Activity
Please reproduce all of the listing below exactly and drop its images.

Records shown

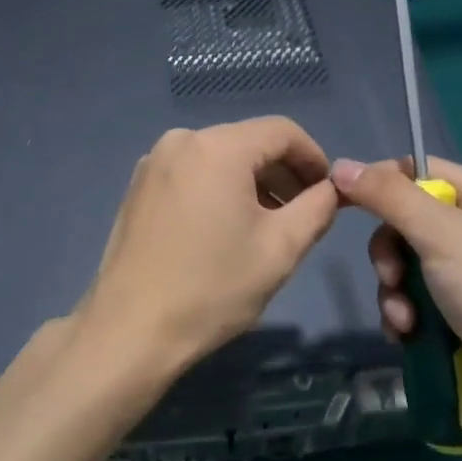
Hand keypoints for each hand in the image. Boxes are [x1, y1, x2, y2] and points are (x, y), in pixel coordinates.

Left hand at [74, 118, 340, 383]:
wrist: (130, 329)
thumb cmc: (212, 288)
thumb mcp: (280, 249)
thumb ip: (317, 208)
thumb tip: (330, 189)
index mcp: (218, 147)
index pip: (282, 131)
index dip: (313, 157)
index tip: (328, 193)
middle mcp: (181, 140)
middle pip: (249, 141)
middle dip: (282, 173)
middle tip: (303, 215)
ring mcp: (154, 161)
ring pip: (220, 157)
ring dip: (251, 183)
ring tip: (268, 226)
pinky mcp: (138, 185)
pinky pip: (193, 172)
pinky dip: (218, 188)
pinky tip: (225, 228)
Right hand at [331, 156, 461, 446]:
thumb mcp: (441, 234)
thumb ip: (388, 197)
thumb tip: (340, 166)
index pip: (423, 171)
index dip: (383, 182)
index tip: (347, 201)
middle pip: (409, 222)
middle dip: (390, 253)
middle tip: (391, 277)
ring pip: (409, 266)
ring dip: (395, 291)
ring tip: (404, 320)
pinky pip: (419, 300)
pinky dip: (406, 315)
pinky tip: (407, 335)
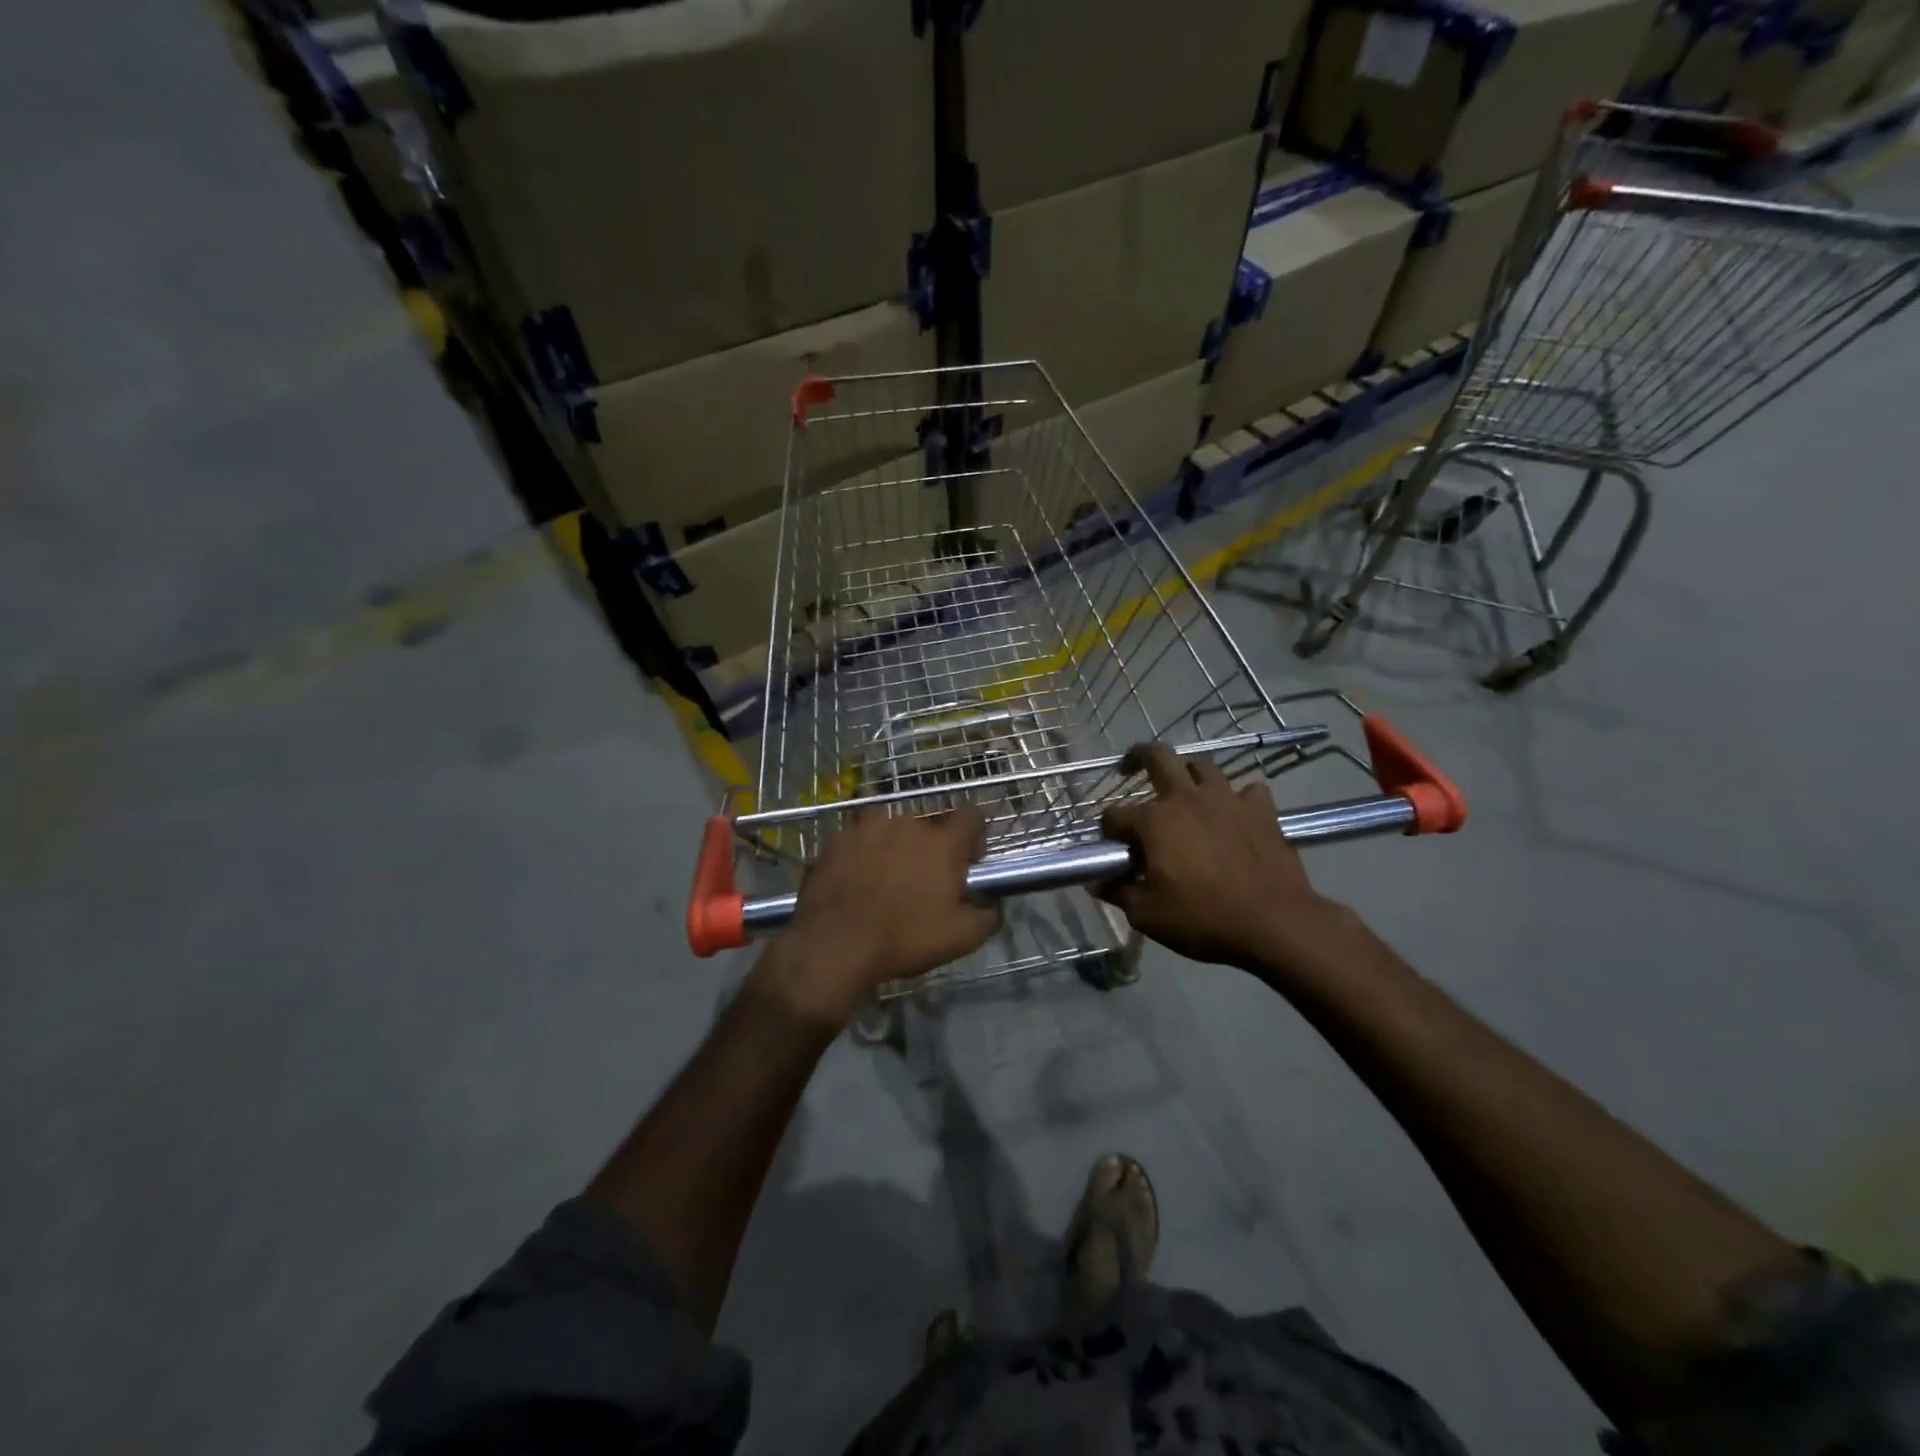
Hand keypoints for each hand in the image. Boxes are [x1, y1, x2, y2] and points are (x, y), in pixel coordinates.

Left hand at [762, 807, 1001, 1022]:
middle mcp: (907, 823)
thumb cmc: (904, 937)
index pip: (971, 815)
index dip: (975, 834)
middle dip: (931, 848)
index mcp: (942, 842)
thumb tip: (993, 904)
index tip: (970, 858)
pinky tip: (857, 884)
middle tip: (924, 881)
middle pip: (928, 826)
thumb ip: (987, 916)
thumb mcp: (960, 938)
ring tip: (886, 881)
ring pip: (891, 831)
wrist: (834, 944)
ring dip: (895, 849)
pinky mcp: (836, 839)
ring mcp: (867, 827)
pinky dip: (863, 856)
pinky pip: (859, 842)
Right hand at [1097, 744, 1343, 972]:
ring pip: (1203, 766)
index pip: (1115, 814)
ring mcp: (1227, 799)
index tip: (1111, 845)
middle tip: (1130, 768)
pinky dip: (1238, 798)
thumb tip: (1097, 883)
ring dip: (1189, 774)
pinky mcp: (1261, 810)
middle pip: (1158, 757)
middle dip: (1138, 757)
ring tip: (1185, 790)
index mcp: (1154, 821)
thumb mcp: (1148, 915)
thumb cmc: (1203, 918)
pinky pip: (1248, 790)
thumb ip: (1119, 893)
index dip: (1108, 829)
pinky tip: (1235, 812)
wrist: (1275, 923)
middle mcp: (1187, 798)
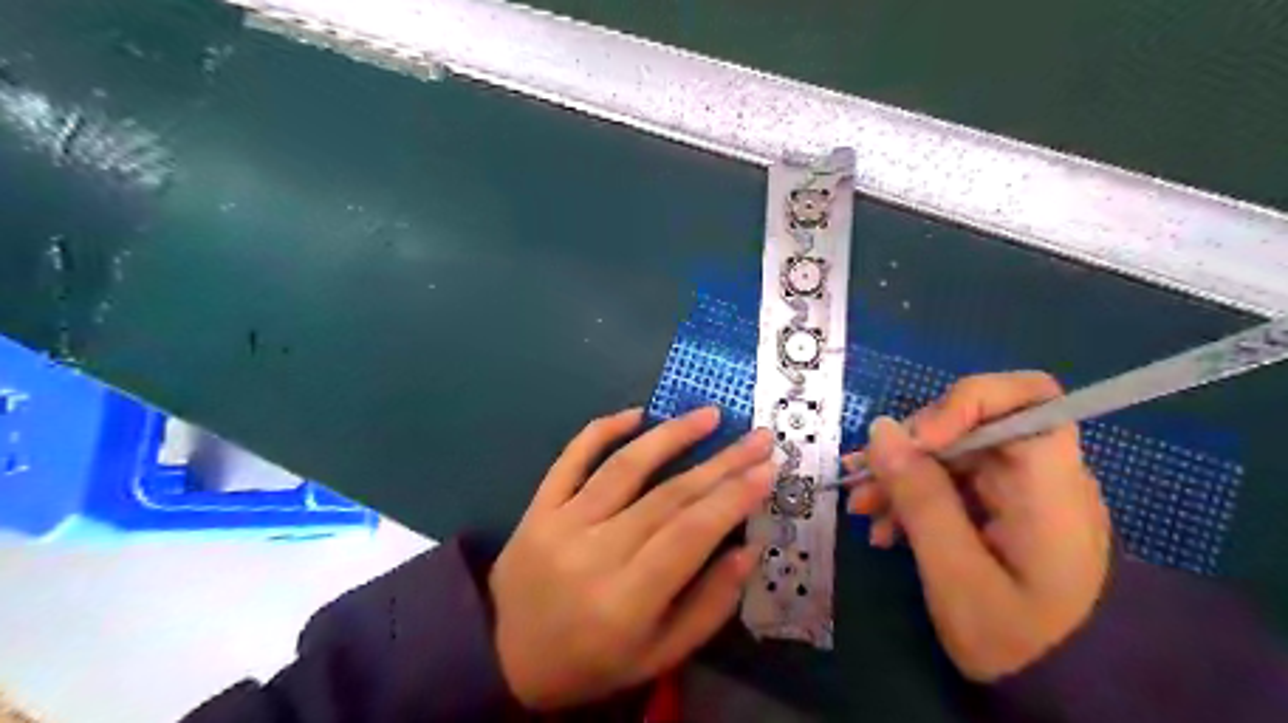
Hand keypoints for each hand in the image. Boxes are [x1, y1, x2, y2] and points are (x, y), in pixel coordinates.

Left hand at [492, 408, 774, 708]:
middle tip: (758, 437)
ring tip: (709, 414)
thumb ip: (709, 605)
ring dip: (671, 435)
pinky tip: (636, 413)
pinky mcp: (537, 508)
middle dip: (721, 462)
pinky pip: (570, 459)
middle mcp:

Your solution
Hand keypoints for each hand in the image. Boxes are [x1, y1, x2, y2] and points are (x, y), in pixel coordinates.

Left hand at [74, 118, 340, 383]:
wrist: (130, 329)
thumb cmc: (212, 288)
thumb mcp: (280, 249)
thumb ip: (317, 208)
thumb tip: (330, 189)
index mcp: (218, 147)
index pip: (282, 131)
index dip: (313, 157)
index tip: (328, 193)
middle mcp: (181, 140)
middle pip: (249, 141)
middle dip: (282, 173)
middle tip: (303, 215)
ring mcp: (154, 161)
ring pip: (220, 157)
ring dip: (251, 183)
ring tip: (268, 226)
pinky mcp: (138, 185)
pinky pip: (193, 172)
pinky dip: (218, 188)
pinky tip: (225, 228)
Right hand at [331, 156, 461, 446]:
thumb mcp: (441, 234)
thumb ip: (388, 197)
thumb tip: (340, 166)
index pip: (423, 171)
index dip: (383, 182)
index tip: (347, 201)
middle pip: (409, 222)
middle dip: (390, 253)
middle tip: (391, 277)
ring pip: (409, 266)
ring dip: (395, 291)
ring tip: (404, 320)
pinky pip: (419, 300)
pinky dip: (406, 315)
pinky tip: (407, 335)
Hand keypoints for each hand in the image. Boxes are [x1, y1, x2, y2] and points are (x, y), in pixel coordinates.

Left hand at [762, 807, 1001, 1022]:
middle mcp: (907, 823)
thumb cmc: (904, 937)
index pip: (971, 815)
index dip: (975, 834)
middle dip: (931, 848)
index mcp: (942, 842)
thumb tip: (993, 904)
index tip: (970, 858)
pinky tip: (857, 884)
middle tip: (924, 881)
middle pip: (928, 826)
thumb ip: (987, 916)
thumb mcp: (960, 938)
ring tip: (886, 881)
ring pip: (891, 831)
wrist: (834, 944)
ring dip: (895, 849)
pinky mcp: (836, 839)
ring mcp: (867, 827)
pinky dip: (863, 856)
pinky pip: (859, 842)
Right hand at [1097, 744, 1343, 972]:
ring pip: (1203, 766)
index pip: (1115, 814)
ring mcp: (1227, 799)
index tip: (1111, 845)
middle tip: (1130, 768)
pinky dip: (1238, 798)
thumb tip: (1097, 883)
ring dip: (1189, 774)
pinky mcp: (1261, 810)
middle pip: (1158, 757)
middle dip: (1138, 757)
ring tip: (1185, 790)
index mcp: (1154, 821)
thumb mcp: (1148, 915)
thumb cmc: (1203, 918)
pinky pip: (1248, 790)
thumb ip: (1119, 893)
index dip: (1108, 829)
pinky tip: (1235, 812)
wrist: (1275, 923)
middle mcp: (1187, 798)
Hand keypoints for each hand in the image. Boxes are [x1, y1, x2, y2] and points are (x, y), in pixel coordinates.

Left hand at [492, 408, 774, 708]:
middle tip: (758, 437)
ring tip: (709, 414)
thumb ip: (709, 605)
ring dip: (671, 435)
pinky tip: (636, 413)
pinky mcp: (537, 508)
middle dip: (721, 462)
pinky pip: (570, 459)
middle mcp:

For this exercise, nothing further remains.